“I wish I could get sick so we can have a day to rest.”
When one of my children spoke those words, I stopped dead in my tracks. She looked nervous, like maybe she was going to get in trouble for wishing to get sick.
I glanced at the overstuffed calendar and considered the overflowing curriculum basket.
I thought about possible repercussions for leaving things undone.
I almost said no to her heart’s cry for a day off. As a homeschooling mama who also works outside the home and has an online ministry, my days are often filled to the brim with good and necessary tasks.
But my daughter had unknowingly verbalized exactly what I’d been thinking and hadn’t dared to say out loud.
“Let’s not wait until we get sick,” I told her. “Let’s have an unsick day!”
I moved around some appointments then crossed a few non-essentials off my to-do list, and we spent a day doing the things we’d do if we were actually sick. Resting, reading, eating toast, and watching movies were top priorities that day.
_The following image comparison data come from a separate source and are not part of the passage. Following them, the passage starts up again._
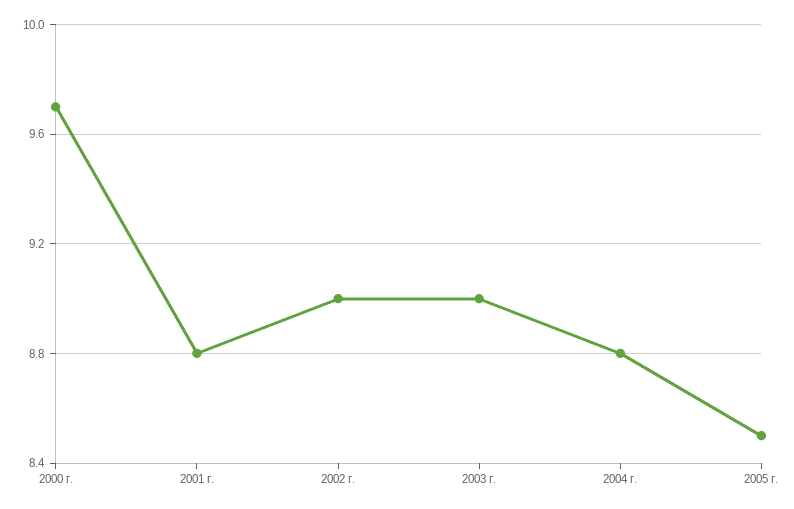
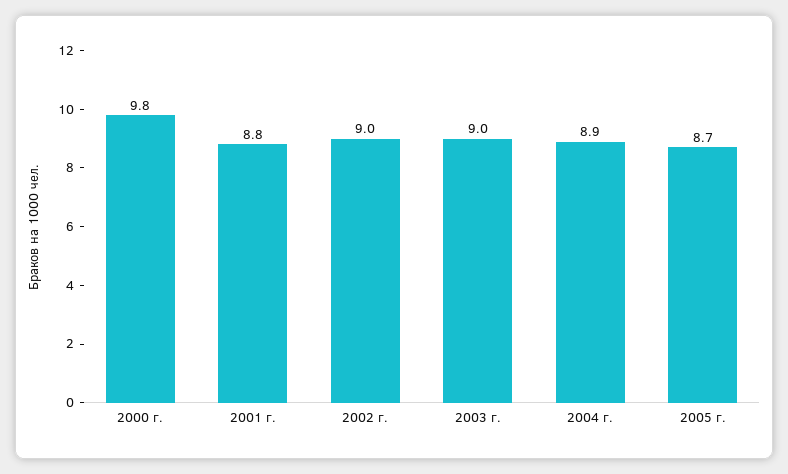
2000 г.: 9.7 -> 9.8
2004 г.: 8.8 -> 8.9
2005 г.: 8.5 -> 8.7

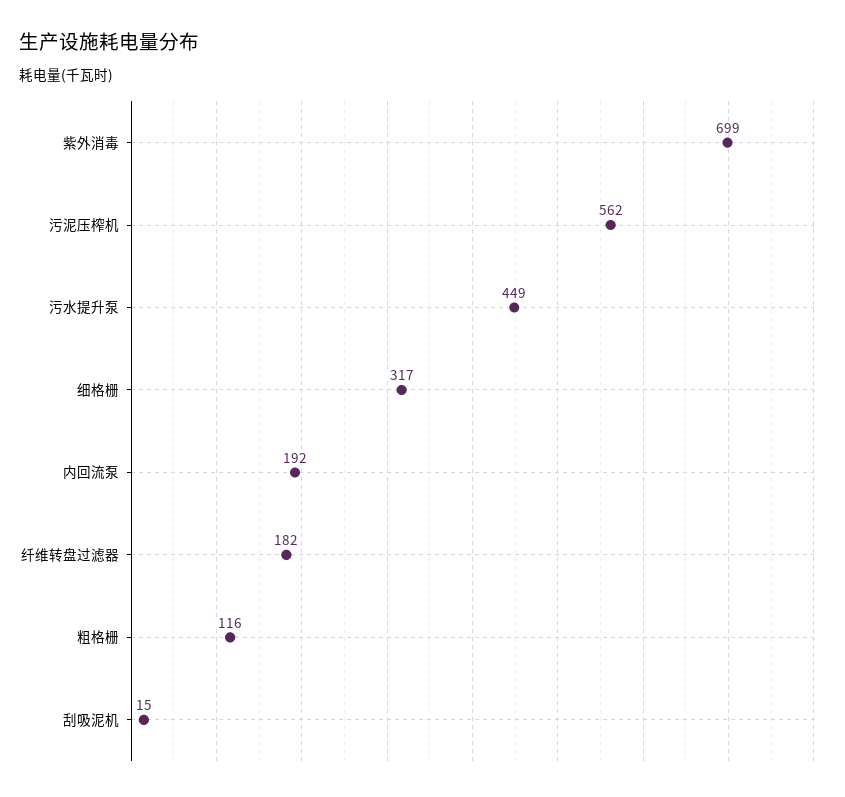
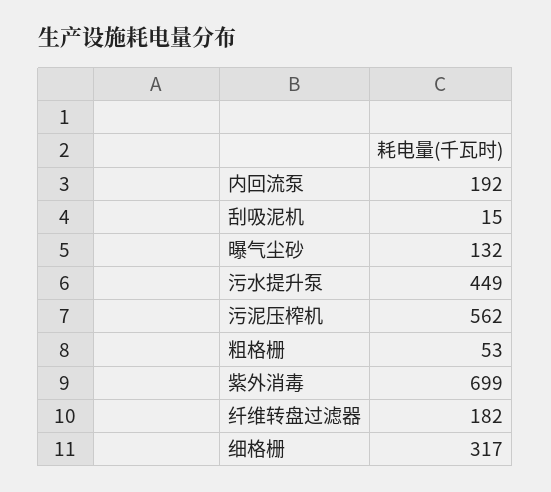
粗格栅: 116 -> 53
曝气尘砂: none -> 132

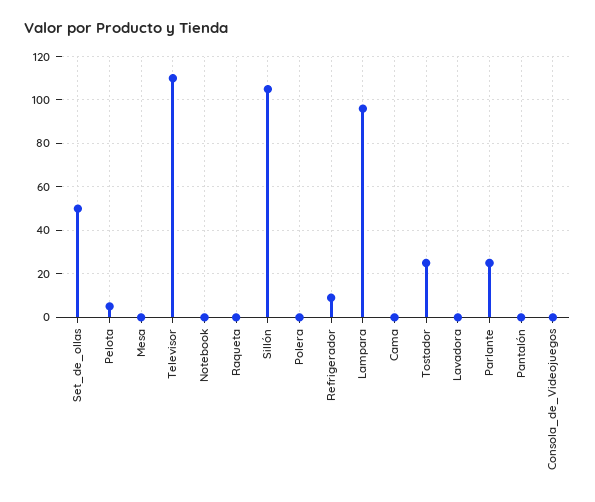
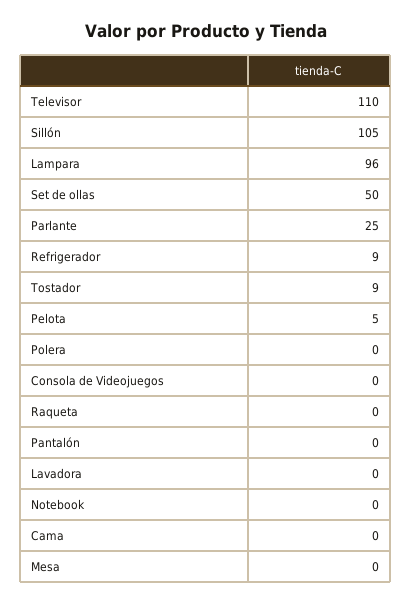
Tostador: 25 -> 9

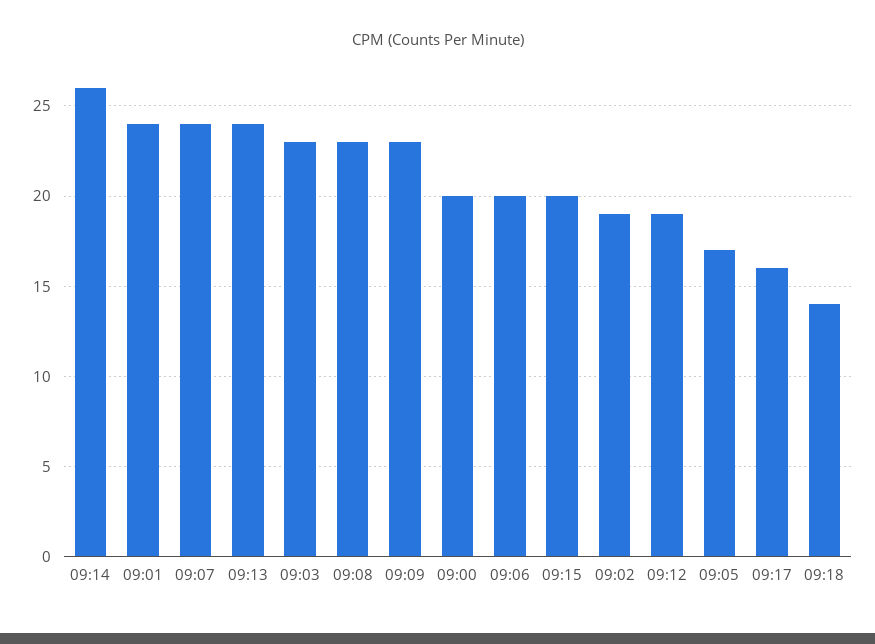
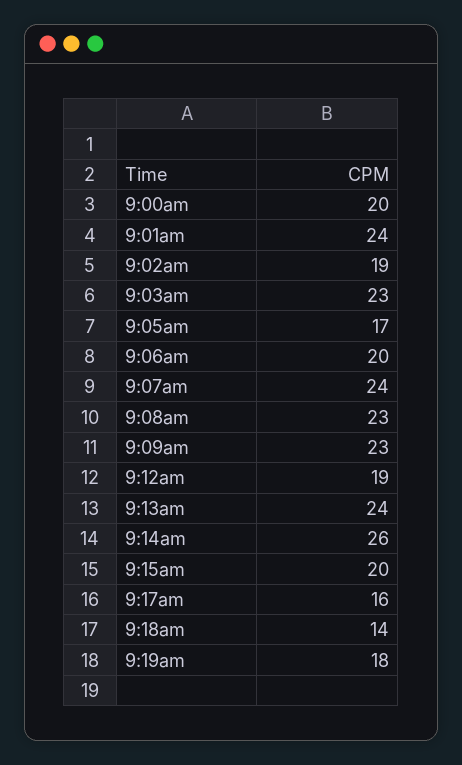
9:19am: none -> 18

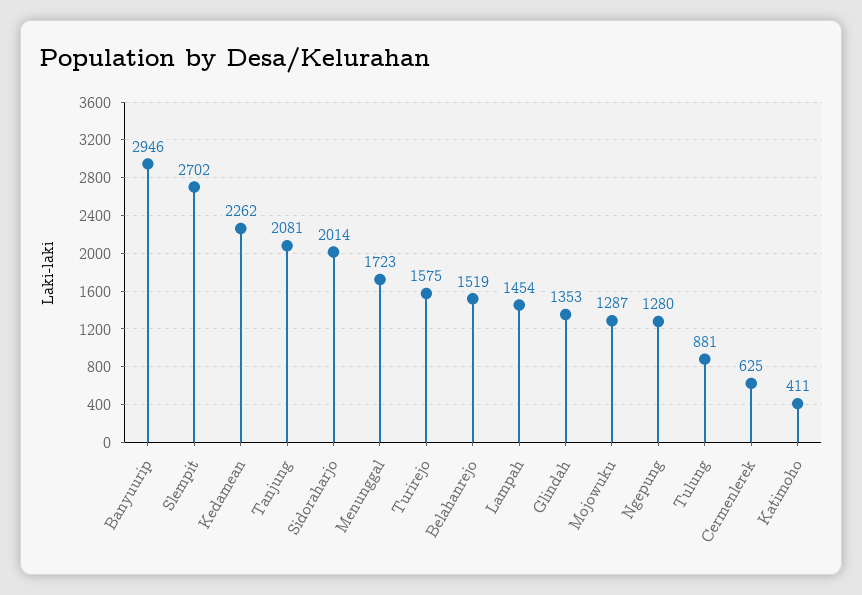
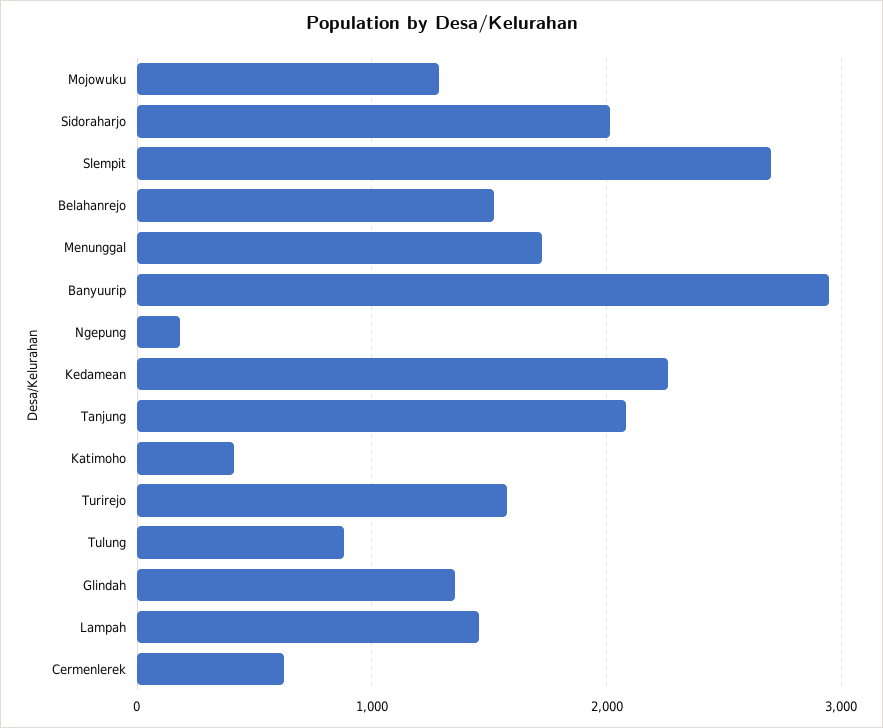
Ngepung: 1280 -> 200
It seemed completely unnecessary.
But nobody died because I took a day off. The world didn’t end just because I watched a movie in my pajamas in the middle of the week.
What appeared so unnecessary according to the world’s standards was incredibly nurturing to my daughters’ and my souls, and to our relationships.
You’d think we have unsick days every week from the way my girls talk about them, but really it’s only a few times a year. I pencil them in like an appointment that can’t be broken.
I do so many things wrong. I make a million mistakes and get way too wrapped up in a busy schedule.
But unsick days help redeem the bad moments.
People will tell you to ignore the mom-guilt. And while I’m not one for wanting to carry around unnecessary baggage either, I do believe that guilt can be an indicator.
If we feel guilty because we’re so busy that we’re not spending enough time with our kids, perhaps something needs to change.
Maybe you’re reading this and feeling discouraged because you know you truly can’t take an entire day off anytime soon. I get that. I have those seasons, too, and it is tough, but God gives us so much grace in those times.
Even if you can’t take a full day off, I want to encourage you to really look hard at your schedule. Is there anything – anything at all – on your calendar that is unnecessary? Can you take an evening, or a Saturday morning, or even just an hour or two a few nights within the next couple of weeks to simply hang out with your kids?
We are each the boss of our own schedule.
There will always be something vying for our attention.
Only you can set your limits.
Think about 10 or 20 years from now, and pretend you’re looking back on your life today. What will you be proud of? What will you regret?
I know I’ll regret the days I let scrolling through social media, or setting too high of standards for housekeeping, or wasting time on unimportant things get in the way of nurturing my relationships with my children.
I won’t regret a single moment that was spent fully present and focused in their lives.
I won’t regret that I missed out on other opportunities because I’d chosen to spend that time mothering my children as well as I could.
I definitely won’t regret unsick days!
“The wise woman builds her house, But the foolish pulls it down with her hands.” Proverbs 14:1 NKJV
“Do not let your adornment be merely outward—arranging the hair, wearing gold, or putting on fine apparel— rather let it be the hidden person of the heart, with the incorruptible beauty of a gentle and quiet spirit, which is very precious in the sight of God.” 1 Peter 3:1-4 NKJV
I’d love to hear: What’s one thing you’ll do this week to nurture your relationship with your loved ones?